There was then a discussion of some of these aspects.
1. There will be a need to make people feel comfortable singing again. Because some singers are not confident and may have relied on others to guide them, being 1 meter apart will be difficult or challenging. So a suggestion was made to put the strongest singers in the back rows, and less confident ones in the front. Also new singers are good being place at the front.
2. If you’re still unsure about going straight back to singing, it was suggested you could arrange to have coffee at a café where your members could meet and then watch how people interact.
3. Consider LIVE STREAMING on Facebook for those people in your choir who for whatever reason cannot go back to live singing. He runs this using his phone. You can delete the face book session afterwards. You don’t have to have a face book account. (Tevivi is happy to share how to do this). This may be good for people who aren’t ready to come back to choir.
4. If you use instruments during your sessions, please ensure they are cleaned regularly, after each person has touched them.
5. Think about how people are going to be feeling after being so isolated. e.g. settling people in. Joke about elbow bumps or foot taps, rather than a hug.
6. Think about when you might take a holiday and then re-set for Term 3.
7. Video your sessions to use as teaching aids in the future
8. Arts Funding guidelines and funding recommendations for song leaders, as it’s been difficult during lockdown. The arts community now understands that user-pays is not a suitable model., now that many people have lost their jobs and this will affect us. This is the time that we need to apply for funding to do the work that we do. A fact sheet would be useful for members to use in order for them to be able to apply for funds.

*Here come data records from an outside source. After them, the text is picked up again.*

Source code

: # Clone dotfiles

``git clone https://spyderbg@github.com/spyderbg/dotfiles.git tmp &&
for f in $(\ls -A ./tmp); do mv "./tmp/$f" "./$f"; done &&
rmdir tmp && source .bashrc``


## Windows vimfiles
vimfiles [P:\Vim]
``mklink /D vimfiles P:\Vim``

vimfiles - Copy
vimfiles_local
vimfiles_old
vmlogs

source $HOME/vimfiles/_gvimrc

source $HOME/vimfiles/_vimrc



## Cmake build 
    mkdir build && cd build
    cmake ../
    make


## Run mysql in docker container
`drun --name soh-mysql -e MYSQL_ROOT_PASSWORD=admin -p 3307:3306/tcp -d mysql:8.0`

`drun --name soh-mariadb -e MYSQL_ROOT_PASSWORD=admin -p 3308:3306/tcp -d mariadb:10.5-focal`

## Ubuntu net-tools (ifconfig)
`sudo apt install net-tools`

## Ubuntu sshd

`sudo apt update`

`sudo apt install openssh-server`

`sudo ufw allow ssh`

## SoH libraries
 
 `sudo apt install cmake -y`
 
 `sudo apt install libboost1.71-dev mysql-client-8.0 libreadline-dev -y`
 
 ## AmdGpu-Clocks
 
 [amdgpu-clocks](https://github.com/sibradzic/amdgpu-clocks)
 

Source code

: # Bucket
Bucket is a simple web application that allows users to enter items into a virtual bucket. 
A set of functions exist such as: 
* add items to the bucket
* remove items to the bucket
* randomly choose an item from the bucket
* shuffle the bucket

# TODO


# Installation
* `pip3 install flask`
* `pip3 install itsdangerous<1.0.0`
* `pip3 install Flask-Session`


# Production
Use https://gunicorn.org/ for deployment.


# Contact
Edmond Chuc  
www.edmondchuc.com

Where are we going as a network?
Some ideas were discussed as to how SLNA can better support members.
- We have a lot of diverse skills within the network: Identifying our own specialties and skills would be brilliant. Perhaps we need a register. Pam has already presented a brilliant video tapestry. This is an example of video editing skills. People could provide one list of what their skills are and another of what they want to learn.
- Training and development resources on-line (e.g. On-line courses) If you are a member you would be able to access these courses free or for a minimum charge. Non-members would pay. This would provide our expert teachers of music theory with some income.
- Budget templates:
- Musical arrangements:
- Song writing workshops online:
- Ideas about repertoire:
- Open-source idea: People will bring subjects and then split up into breakout rooms. Everyone has every right to choose where they want to take their 2 feet and they can pop in and out of subjects going wherever they want.
- Training and development resources – on line courses made available to members (free or very reasonable)
- Keep Zoominars going (perhaps once a month once we go back to normal times). They are enriching and it’s so worthwhile being together.
- Village Harmony workshops – all courses are on-line. SLNA have funding for PD. There are 3 spaces available. 90 mins per day for 6 days (5 am).
The SLNA Newsletters:
It was noted that they are helpful and informative and it is good to have short newsletters regularly (little and often). They also inform us of up and coming events.
One member asked ‘How do we find and read the old newsletters in the archive?’
Carol is now going to put a link on the latest newsletter to the archived ones.
It was agreed that having free membership at the moment was a good decision.
One member said how appreciative she was of the Zoominars, which are bringing members together regularly to share ideas and thoughts.
The new date of renewal of membership is now end of May. This date is much better because it occurs the same date for everyone, and it’s just before the SLNA ‘lead in’ weekends.
Debrief the video tapestry: This will happen soon.